How to choose a breed


Domestic cats are usually low-maintenance pets that have specific benefits over dogs. They don’t require much exercise, they don’t need obedience training, and they use a convenient litter box to go to the bathroom. In fact, it is often said that dogs have masters while cats have servants. Nevertheless, the breed of cat you choose will depend on a few factors that need closer evaluation.

If you choose a kitten, purebreds will be a more predictable choice since you’ll know precisely how they’ll look as adults. There are also popular breeds like Siamese, Maine Coon, and Persian that are chosen for their distinct appearance. There is more, however, to choosing the right cat for your household than meets the eye.

One should consider a cat’s personality, for one thing. An Abyssinian is generally a much friendlier cat with strangers than a Siamese or a Bombay. An American Shorthair or a Ragdoll would be other good choices for houses with children. If there are other animals in the house, this may impact your decision as well but given time, most dog breeds can get along with cats.

Grooming is another issue. Long-haired cats like the Birman, Persian, and Angora breeds require frequent brushing to keep their fur in good shape, and may require baths and conditioner to manage tangled, matted fur.

Cats, like dogs and humans, have specific health care needs to keep them fit and well. Fleas and intestinal worms are parasites that can cause a host of health issues, including anemia and diarrhea.

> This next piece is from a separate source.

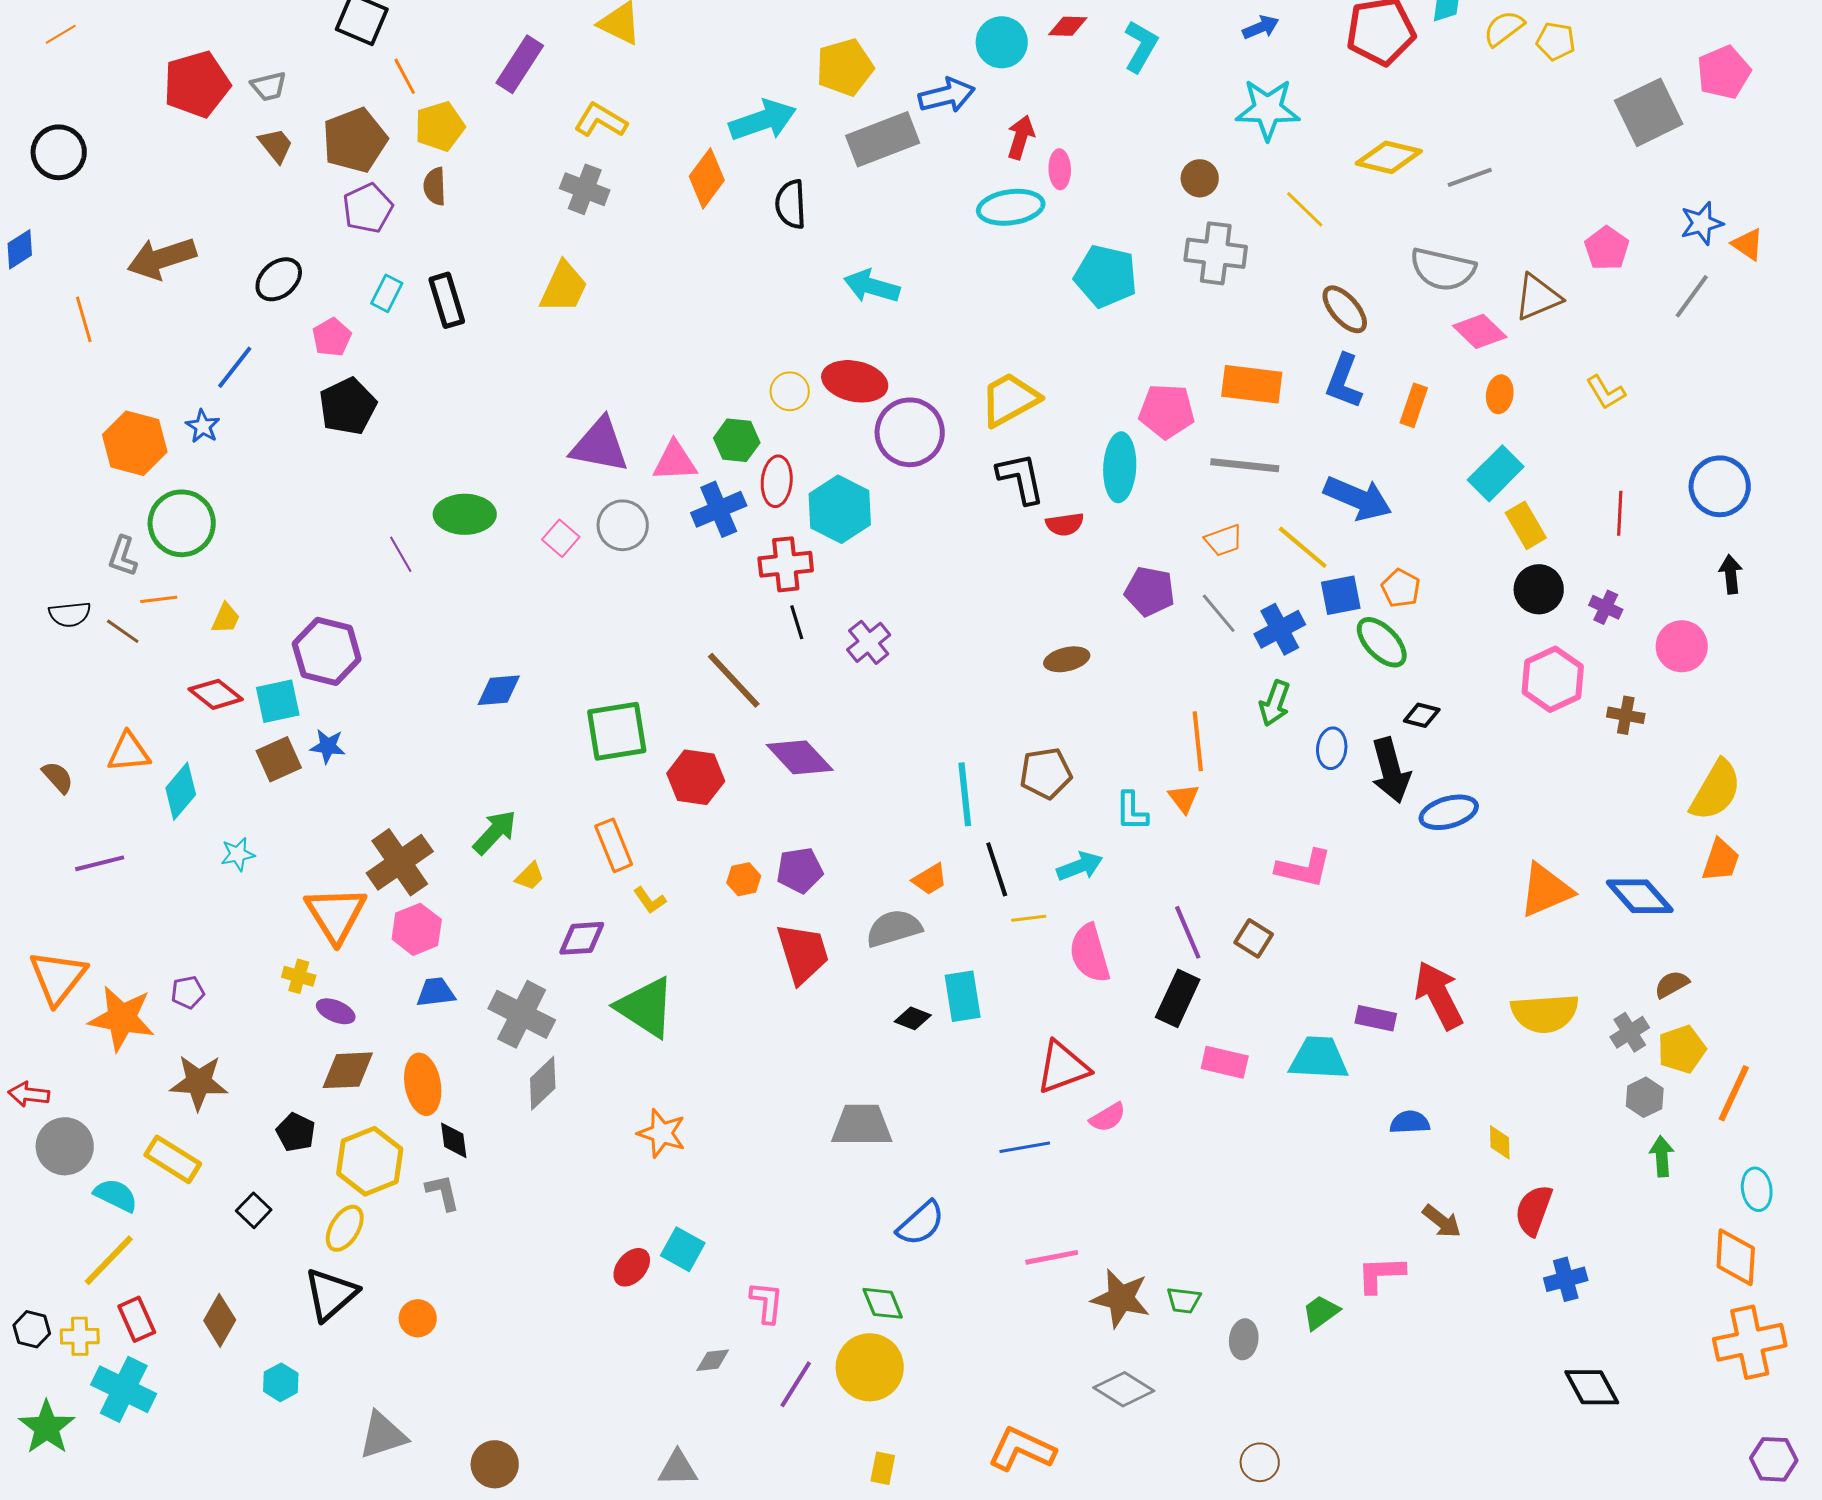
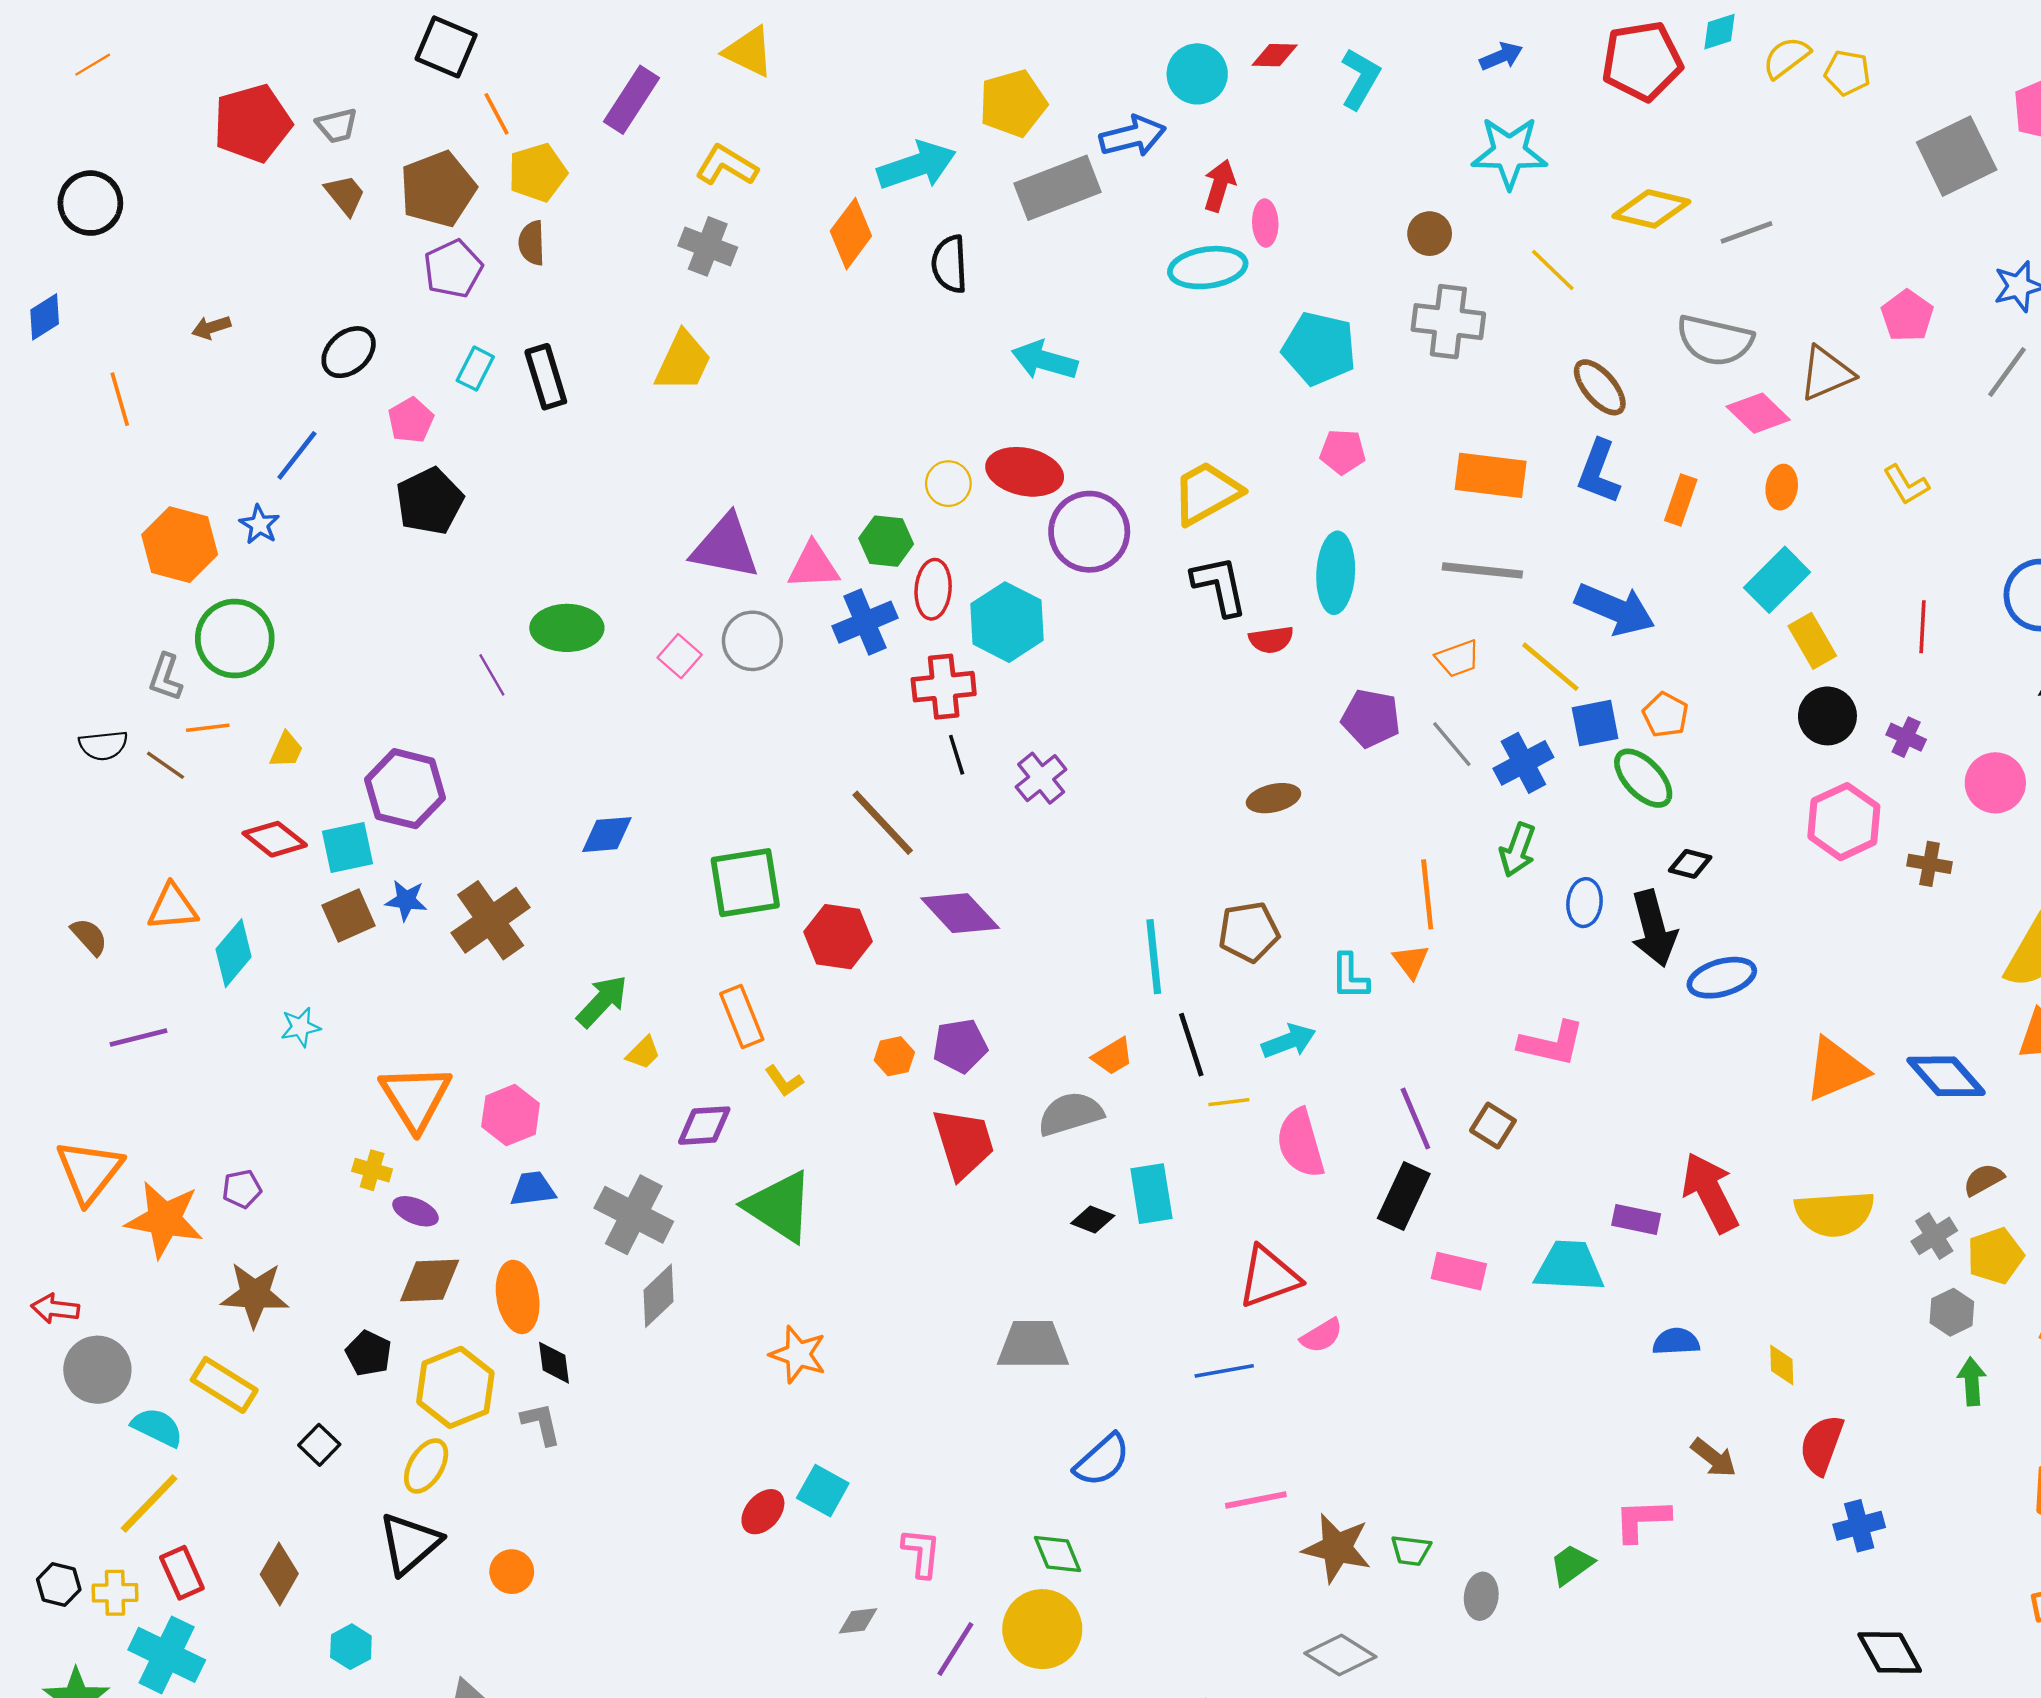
brown arrow: (162, 258) -> (211, 327), size x0.5
pink pentagon: (1167, 411) -> (1343, 452), moved, size x0.7
brown cross: (400, 862) -> (491, 920), moved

Vaccinations will protect against the most common viruses like Feline Rhinotracheitis Virus and Feline Panleukopenia.

Some breeds, like Persians, have specific respiratory problems or eye diseases that require ongoing care and attention. This makes these breeds not only more time consuming but potentially more expensive to care for. This needs to be taken into account if you like their short nosed look.

Most of us have met people who are extremely sensitive or allergic to cats. There are no known hypoallergenic cat breeds, though some claim that the hairless breeds such as the Rex cause less reactions in sensitive people. All cats shed skin dander, and this is what is responsible for most allergies, not cat hair.

Cat breeds also differ by how active they are. Bengals, Burmese, Abyssinians, and Balinese are all examples of more lively breeds that enjoy space to run and play, while the Bombay, Ragdoll, Russian Blue, and Havana Brown are known for being quieter.

When you’re looking for a feline family member, don’t rule out the charming domestic cat. They can have long or short hair and are delightful companions. Because they’re not purebred, their size and personality is not as predictable.

Whatever breed you choose, it helps to keep these specific requirements in mind and to research the characteristics of different types of cats before making a final decision. This is the best way to choose a pet that fits your personality, budget and lifestyle.